Duterte’s war on drugs has been criticized and pictured as a war on the poor. An American reporter won a Pulitzer prize stringing along photos taken by Filipino photographers of the death of drug pushers or users or both in the slums of Metro Manila and the overcrowding of disheveled surrenderees and inmates in a Quezon City detention center. The alarm about the peddling and abuse of dangerous drugs has been largely and precisely due to their spreading to even the most disadvantaged sectors of society, grimly putting into question the future of nearly half of the Philippine population and their offspring.

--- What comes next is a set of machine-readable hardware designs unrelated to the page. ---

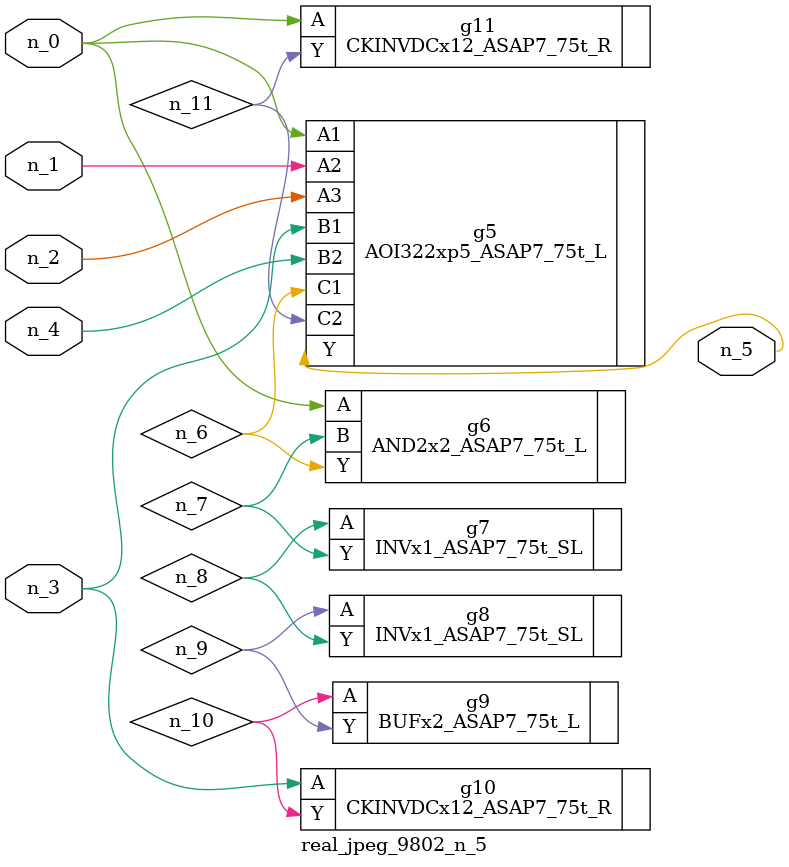
<source format=v>
module real_jpeg_9802_n_5 (n_4, n_0, n_1, n_2, n_3, n_5);

input n_4;
input n_0;
input n_1;
input n_2;
input n_3;

output n_5;

wire n_8;
wire n_11;
wire n_6;
wire n_7;
wire n_10;
wire n_9;

AOI322xp5_ASAP7_75t_L g5 ( 
.A1(n_0),
.A2(n_1),
.A3(n_2),
.B1(n_3),
.B2(n_4),
.C1(n_6),
.C2(n_11),
.Y(n_5)
);

AND2x2_ASAP7_75t_L g6 ( 
.A(n_0),
.B(n_7),
.Y(n_6)
);

CKINVDCx12_ASAP7_75t_R g11 ( 
.A(n_0),
.Y(n_11)
);

CKINVDCx12_ASAP7_75t_R g10 ( 
.A(n_3),
.Y(n_10)
);

INVx1_ASAP7_75t_SL g7 ( 
.A(n_8),
.Y(n_7)
);

INVx1_ASAP7_75t_SL g8 ( 
.A(n_9),
.Y(n_8)
);

BUFx2_ASAP7_75t_L g9 ( 
.A(n_10),
.Y(n_9)
);


endmodule
</source>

Drug lords and their minions have satanically found ways of making even the urban and rural poor take to drugs that they normally cannot afford. The drug of choice in the Philippines is methamphetamine, known locally as shabu, which is cheaper than opium, and its derivatives, and which can be marketed in small packets or degraded to make it even cheaper. It is imported from China and Korea or manufactured locally.
Duterte’s war on drugs has had some defects. A principal one emanates from the very reason the people voted for him: his promise of fast, effective action to solve the drugs problem perceived to be at the root of rising criminality. It is clear by now that the deadline Duterte set for himself for solving this national scourge was unrealistic.
The Duterte administration did not allow itself a pause to contemplate the magnitude of a national campaign. It seems to have been assumed that the Philippines is merely a larger Davao.